Selección de luminarias.
La selección de las luminarias es uno de los aspectos más significativo del proyecto. El tipo más conveniente se determina sobre la base de consideraciones técnicas, estéticas y por supuesto, económicas. Aunque siempre deben meditarse los tres factores, hay que establecer prioridades en función de los requerimientos del diseño. Por ejemplo, si la ambientación visual es la meta deseada, la pauta preponderante en la selección será la búsqueda de armonía entre los artefactos y el estilo arquitectónico, el carácter y la ornamentación del local. Si en cambio, se necesita crear condiciones de trabajo visual ajustadas y alta eficiencia energética, van a prevalecer los criterios técnicos tales como el rendimiento de las luminarias, las características fotométricas, el control de deslumbramiento, etc.

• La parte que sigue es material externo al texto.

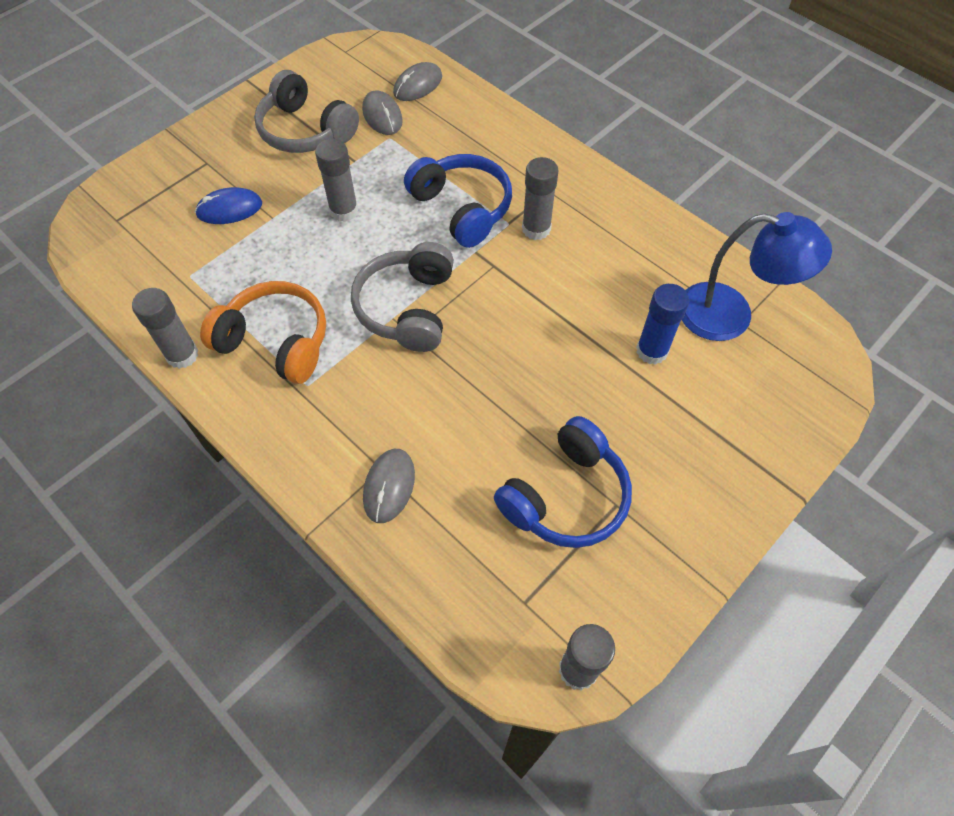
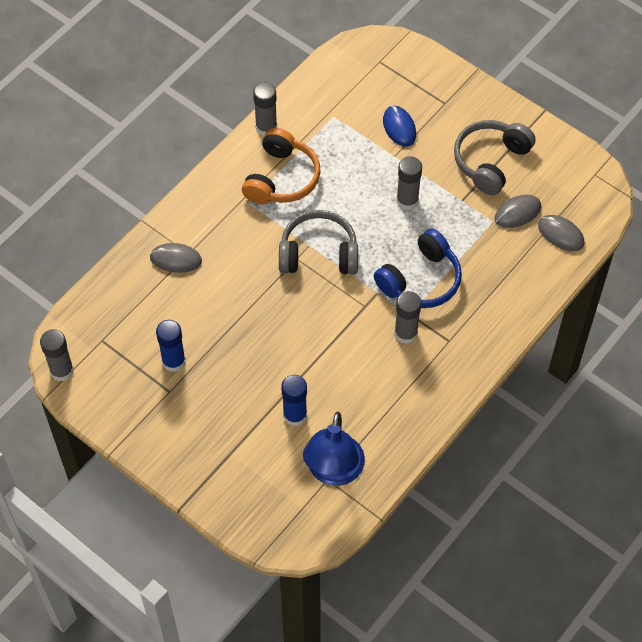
camera: 85 degrees right, 0 degrees up
blue headphones [494,416,632,548] -> blue glue stick [156,320,186,372]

El mercado ofrece una amplia variedad de luminarias que admiten satisfacer, prácticamente, cualquier tipo de demanda. Sin embargo, hay que tener en cuenta que las luminarias se diseñan para actuar con determinados tipos de lámparas; esto significa que una vez definido el tipo de fuente, el universo de artefactos utilizables se reduce. Lo mismo ocurre con las lámparas si primero se define el tipo de luminaria. De manera que la designación debe hacerse en forma conjunta. En instalaciones de alumbrado, y con el propósito de ahorrar energía, se solicita con bastante frecuencia al reemplazo de lámparas por otras más eficientes pero sin cambiar la luminaria. Por ejemplo, es común suplantar lámparas de mercurio por sodio de alta presión o fuentes incandescentes por fluorescentes compactas de menor potencia pero con análogo flujo luminoso. Se puede demostrar fácilmente que esta estrategia es muy provechoso económicamente. Sin embargo, hay que tener en cuenta que el reemplazo puede implicar una modificación de la fotometría del artefacto por cuanto cambian el tamaño, la forma y a veces, hasta el tipo de ampolla (por ejemplo, se pasa de una lámpara clara a otra con recubrimiento difusor), además, se pueden modifican también las características cromáticas. De manera que hay que hacer un análisis fotométrico y colorimétrico con las nuevas fuentes a fin de verificar que la distribución espacial de la luz y la reproducción de colores no se cambien de tal modo que afecten las condiciones de iluminación y visión.
Por otro lado es importante también controlar que el eventual cambio en la apariencia del espacio no produzca efectos negativos sobre las personas. Con el fin de que este tipo de estrategias de ahorro de energía cubra las expectativas de aceptación del usuario conviene aplicar lo indicado en la sección análisis del proyecto sobre entrevistas a los usuarios.
Hay que tener en cuenta también las características físicas, constructivas, mecánicas, eléctricas, térmicas, de seguridad, estéticas y por supuesto, económicas. Estas se pueden consultar en numerosas publicaciones técnicas aunque siempre es conveniente tratar de obtener información de los fabricantes.